Jumat, 29 Oktober 2010

haa iki Kepiluan Bencana Tsunami Mentawai

Gulungan Ombak Mengelilingi Kami
Jumat, 29 Oktober 2010 | 03:54 WIB
 
 
Di depan 67 jasad korban bencana Mentawai, yang dijejerkan di jalan tanah Dusun Muntei Baru-baru, Desa Betu Monga, Kecamatan Pagai Utara, Kabupaten Kepulauan Mentawai, Sumatera Barat, Rabu (27/10), Wakil Presiden Boediono menguatkan hati seorang wanita muda yang menangis tersedu-sedu.
Ia kehilangan suami, anak, dan mertuanya dalam sekejap setelah ombak menyapu dusunnya Senin lalu.
Gempa bumi berkekuatan 7,2 skala Richter yang disusul tsunami, malam itu, menjelang pukul sepuluh, menerjang empat kecamatan di Kabupaten Mentawai, yakni Pagai Utara, Pagai Selatan, Sikakap, dan Pulau Sipiro bagian selatan.
”Yang sabar ya bu. Kejadian ini tidak bisa kita elakkan. Ini musibah yang harus diterima dengan tabah dan tawakal. Pemerintah segera menangani bencana (masalah) ini secepatnya dengan baik,” hibur Wapres sambil menepuk-nepuk bahu Chandra (20), wanita yang menangis di depan jasad ayah mertuanya, Eman (65), itu.
Eman memang sudah terbujur kaku. Saat ditemukan, dia masih mengenakan kain sarung berwarna coklat. Eman merupakan salah satu jasad yang baru saja ditemukan tim SAR di bawah rimbunan batang pohon beberapa saat sebelum kedatangan Wapres dan rombongannya di dusun yang telah rata tanah itu.

Diselamatkan seseorang
Saat menepuk-nepuk bahu Chandra, sejumlah menteri yang ikut mendampingi Wapres, di antaranya Menteri Kesehatan Endang Rahayu Sedyaningsih, ikut menghibur dan memberikan kekuatan.
^^^^^^^^^^^^^^^^
— DAFTAR TUGAS —
A. Terjemahkan kalimat "Saat ditemukan, dia masih mengenakan kain sarung berwarna coklat." dari teks tentang tsunami Mentawai ke dalam bahasa Inggris.
B. Menurut teks tentang tsunami Mentawai, berapa kekuatan gempa bumi yang disusul tsunami itu?
C. Teruskan teks tentang tsunami Mentawai, mulai setelah kalimat terakhir yang ada.
^^^^^^^^^^^^^^^^
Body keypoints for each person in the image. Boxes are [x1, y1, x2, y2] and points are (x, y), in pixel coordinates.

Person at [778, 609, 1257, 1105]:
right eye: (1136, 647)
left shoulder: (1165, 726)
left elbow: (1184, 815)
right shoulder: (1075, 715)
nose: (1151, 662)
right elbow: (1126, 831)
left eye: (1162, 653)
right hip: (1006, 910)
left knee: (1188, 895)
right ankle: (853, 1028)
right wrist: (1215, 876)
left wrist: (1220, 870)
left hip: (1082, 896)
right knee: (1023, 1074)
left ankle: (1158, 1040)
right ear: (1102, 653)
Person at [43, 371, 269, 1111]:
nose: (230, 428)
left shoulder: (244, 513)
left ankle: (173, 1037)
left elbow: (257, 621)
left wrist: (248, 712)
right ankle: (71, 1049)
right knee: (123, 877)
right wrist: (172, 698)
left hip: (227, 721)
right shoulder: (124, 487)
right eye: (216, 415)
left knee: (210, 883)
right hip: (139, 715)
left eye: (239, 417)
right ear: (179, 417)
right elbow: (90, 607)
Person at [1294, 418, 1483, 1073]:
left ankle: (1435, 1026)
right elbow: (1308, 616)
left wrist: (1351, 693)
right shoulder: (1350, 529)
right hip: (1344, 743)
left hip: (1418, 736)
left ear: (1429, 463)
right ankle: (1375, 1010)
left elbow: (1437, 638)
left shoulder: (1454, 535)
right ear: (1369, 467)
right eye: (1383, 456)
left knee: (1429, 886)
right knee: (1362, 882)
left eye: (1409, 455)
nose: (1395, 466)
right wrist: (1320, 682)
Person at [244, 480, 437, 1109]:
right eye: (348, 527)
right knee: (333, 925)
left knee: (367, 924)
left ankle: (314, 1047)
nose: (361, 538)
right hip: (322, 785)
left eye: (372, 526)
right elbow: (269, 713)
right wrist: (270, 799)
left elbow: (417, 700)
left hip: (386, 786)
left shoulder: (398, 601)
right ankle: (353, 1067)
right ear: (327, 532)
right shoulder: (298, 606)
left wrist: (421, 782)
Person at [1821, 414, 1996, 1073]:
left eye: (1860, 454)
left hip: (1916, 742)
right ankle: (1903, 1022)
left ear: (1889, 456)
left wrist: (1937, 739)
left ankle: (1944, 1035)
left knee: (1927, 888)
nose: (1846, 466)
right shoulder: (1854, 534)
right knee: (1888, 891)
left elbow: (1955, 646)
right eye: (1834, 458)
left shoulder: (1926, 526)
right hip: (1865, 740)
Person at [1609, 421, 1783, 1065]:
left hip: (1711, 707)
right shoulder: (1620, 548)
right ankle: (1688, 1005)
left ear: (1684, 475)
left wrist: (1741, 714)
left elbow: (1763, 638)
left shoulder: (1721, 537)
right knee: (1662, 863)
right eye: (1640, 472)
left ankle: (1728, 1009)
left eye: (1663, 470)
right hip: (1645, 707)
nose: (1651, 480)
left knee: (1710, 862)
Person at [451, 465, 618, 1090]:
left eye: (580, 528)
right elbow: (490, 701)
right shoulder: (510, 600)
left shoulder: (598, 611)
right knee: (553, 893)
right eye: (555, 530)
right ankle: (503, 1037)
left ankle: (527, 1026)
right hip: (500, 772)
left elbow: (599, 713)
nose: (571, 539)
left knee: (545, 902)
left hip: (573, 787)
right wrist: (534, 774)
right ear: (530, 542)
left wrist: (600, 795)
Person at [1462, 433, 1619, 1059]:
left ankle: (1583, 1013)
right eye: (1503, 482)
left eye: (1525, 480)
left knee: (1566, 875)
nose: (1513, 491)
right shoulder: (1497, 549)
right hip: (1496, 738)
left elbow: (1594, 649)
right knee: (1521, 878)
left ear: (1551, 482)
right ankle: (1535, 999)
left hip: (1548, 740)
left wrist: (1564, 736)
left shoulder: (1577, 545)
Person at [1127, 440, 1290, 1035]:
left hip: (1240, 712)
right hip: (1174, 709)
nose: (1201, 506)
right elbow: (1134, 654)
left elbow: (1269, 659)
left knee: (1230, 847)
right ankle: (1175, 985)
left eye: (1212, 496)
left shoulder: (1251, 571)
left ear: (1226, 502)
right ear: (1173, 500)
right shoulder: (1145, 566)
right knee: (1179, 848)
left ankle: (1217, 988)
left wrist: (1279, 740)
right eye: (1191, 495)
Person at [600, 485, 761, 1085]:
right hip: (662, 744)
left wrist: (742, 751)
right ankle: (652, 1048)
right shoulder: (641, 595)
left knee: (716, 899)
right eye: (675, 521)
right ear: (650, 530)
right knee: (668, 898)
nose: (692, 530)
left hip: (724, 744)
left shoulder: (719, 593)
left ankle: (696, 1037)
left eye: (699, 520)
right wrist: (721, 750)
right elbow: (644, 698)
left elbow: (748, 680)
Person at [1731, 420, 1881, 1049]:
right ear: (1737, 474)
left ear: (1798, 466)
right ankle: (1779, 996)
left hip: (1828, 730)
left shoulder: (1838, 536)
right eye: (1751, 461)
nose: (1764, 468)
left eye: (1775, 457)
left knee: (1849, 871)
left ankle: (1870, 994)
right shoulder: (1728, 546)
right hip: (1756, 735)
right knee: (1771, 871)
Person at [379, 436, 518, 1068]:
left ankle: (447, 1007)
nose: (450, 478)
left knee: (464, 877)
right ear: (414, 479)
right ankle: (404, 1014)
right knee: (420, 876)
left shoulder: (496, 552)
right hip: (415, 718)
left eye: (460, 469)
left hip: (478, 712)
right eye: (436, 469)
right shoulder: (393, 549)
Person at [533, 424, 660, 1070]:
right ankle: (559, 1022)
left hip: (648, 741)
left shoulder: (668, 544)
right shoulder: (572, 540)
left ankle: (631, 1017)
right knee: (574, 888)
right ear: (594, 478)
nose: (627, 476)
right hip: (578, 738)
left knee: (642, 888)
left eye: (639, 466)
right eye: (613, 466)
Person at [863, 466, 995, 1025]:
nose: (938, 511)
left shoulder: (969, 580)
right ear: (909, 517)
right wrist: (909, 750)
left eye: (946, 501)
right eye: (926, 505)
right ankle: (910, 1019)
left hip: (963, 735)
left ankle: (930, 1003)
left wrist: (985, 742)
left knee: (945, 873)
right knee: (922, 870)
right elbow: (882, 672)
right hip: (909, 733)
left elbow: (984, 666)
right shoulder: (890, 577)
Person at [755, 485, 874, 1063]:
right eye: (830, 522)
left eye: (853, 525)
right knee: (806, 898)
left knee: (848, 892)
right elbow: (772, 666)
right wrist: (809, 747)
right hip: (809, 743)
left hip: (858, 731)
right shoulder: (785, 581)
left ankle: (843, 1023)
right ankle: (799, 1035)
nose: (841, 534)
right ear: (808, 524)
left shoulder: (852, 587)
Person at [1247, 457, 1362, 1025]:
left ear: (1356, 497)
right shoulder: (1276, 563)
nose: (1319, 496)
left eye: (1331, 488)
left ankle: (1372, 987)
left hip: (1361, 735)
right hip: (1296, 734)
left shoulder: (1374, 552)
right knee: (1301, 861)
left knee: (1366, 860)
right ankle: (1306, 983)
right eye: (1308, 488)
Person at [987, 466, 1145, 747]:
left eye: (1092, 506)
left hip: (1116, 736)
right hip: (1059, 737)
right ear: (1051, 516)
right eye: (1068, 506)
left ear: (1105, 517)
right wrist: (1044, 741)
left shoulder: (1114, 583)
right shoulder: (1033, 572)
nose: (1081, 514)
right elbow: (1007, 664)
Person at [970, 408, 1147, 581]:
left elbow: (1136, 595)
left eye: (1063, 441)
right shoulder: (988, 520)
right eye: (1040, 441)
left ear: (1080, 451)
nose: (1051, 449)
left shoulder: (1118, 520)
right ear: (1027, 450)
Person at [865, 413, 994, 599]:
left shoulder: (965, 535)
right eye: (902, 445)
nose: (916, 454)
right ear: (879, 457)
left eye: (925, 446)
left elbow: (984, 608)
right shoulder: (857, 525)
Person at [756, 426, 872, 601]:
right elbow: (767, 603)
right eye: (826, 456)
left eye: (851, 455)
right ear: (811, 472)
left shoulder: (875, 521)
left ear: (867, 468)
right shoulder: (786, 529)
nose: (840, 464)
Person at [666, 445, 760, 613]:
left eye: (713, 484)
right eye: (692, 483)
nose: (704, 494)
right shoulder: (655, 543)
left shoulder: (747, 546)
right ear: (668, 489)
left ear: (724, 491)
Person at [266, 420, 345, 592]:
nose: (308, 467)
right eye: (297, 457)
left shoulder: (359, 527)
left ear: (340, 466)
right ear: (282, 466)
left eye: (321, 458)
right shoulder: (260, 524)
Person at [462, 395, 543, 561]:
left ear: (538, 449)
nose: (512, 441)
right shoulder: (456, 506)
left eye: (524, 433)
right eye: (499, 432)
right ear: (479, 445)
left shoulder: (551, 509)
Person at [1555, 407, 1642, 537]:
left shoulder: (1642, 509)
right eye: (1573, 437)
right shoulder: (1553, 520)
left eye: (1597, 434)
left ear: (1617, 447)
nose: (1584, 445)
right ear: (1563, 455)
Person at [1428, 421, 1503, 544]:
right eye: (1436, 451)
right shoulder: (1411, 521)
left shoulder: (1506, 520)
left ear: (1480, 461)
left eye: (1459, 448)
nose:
^^^^^^^^^^^^^^^^
— JAWABAN TIAP TUGAS —
A. When he was found, he was still wearing a brown sarong.

B. 7,2 skala Richter.

C.
Wapres sempat mengajak berdoa bersama. Doa dipimpin Menteri Sosial Salim Segaf Al’ Jufrie. Sebelum meninggalkan dusun itu, melalui stafnya Wapres menitipkan bantuan uang atas nama pribadinya.
”Ini mertua saya. Suami dan anak saya belum ketemu,” kata Chandra lagi sambil sesenggukan menunjuk jasad yang disimpan dalam kantong plastik mayat berwarna biru.
Chandra selamat karena saat air bergulung-gulung datang ia terbawa gelombang dan terjepit di antara batang pohon kelapa. Kemudian, seorang laki-laki menghampirinya dan menyelamatkannya. ”Kalau tidak ditarik (laki-laki tersebut), saya tidak mungkin selamat,” ujarnya.
Saat gempa terjadi, Chandra mengaku tengah tertidur di rumahnya yang berdekatan dengan gereja, yang kini juga lenyap tersapu tsunami.
”Saya ingat, waktu bangun bergoyang-goyang. Lalu, saya dengar ada yang menyuruh lari karena takut ada tsunami. Tetapi, ada juga yang bilang tidak usah karena tidak ada apa-apa. Nyatanya, ombak datang dan menggulung kami semua,” kata Chandra lagi.
”Masih ada satu lagi jasad yang tertindih di bawah pohon-pohon itu,” sela petugas SAR berbaju oranye, yang menggunakan tutup mulut dan hidung, di lokasi mayat yang berjejeran itu. Menurut petugas, jasad tersebut kemungkinan keluarga Chandra.

67 orang
Di Dusun Muntei Baru-baru tercatat ada 301 penduduk atau 73 keluarga. Rabu lalu, saat Wapres berkunjung ke sana, yang ditemukan tewas tercatat 67 orang.
Dusun Muntei Baru-baru hanyalah salah satu dari 13 dusun yang dilanda gempa bumi dan tsunami. Dusun-dusun itu ditelan ombak karena tepat berada di pantai sebelah barat, yang menghadap Samudra Hindia, di mana pusat gempa berada sejauh 78 kilometer dari sana.
Data yang disampaikan Bupati Mentawai Edison Saleleubaja kepada Wapres di ruang VIP Bandar Udara Minangkabau, Padang, total korban tewas di wilayahnya hingga sore itu mencapai 154 orang. Sementara 400 orang lainnya dinyatakan hilang dan 4.000 warga mengungsi ke sejumlah posko dan sekitar lokasi yang aman.
Tak hanya Chandra yang kehilangan anggota keluarganya. Kepala Dusun Muntei Baru-Baru, Jersanius Sanaloisa (48), juga mengaku kehilangan istri dan anaknya. ”Istri dan anak saya jadi korban dan belum ditemukan,” ujar Jersanius lirih.
Kini dia harus lebih tabah dan kuat. Sebab, dia juga harus ikut mengurus pencarian dan ikut mengurus pemakaman di lahan miliknya di selatan dusun.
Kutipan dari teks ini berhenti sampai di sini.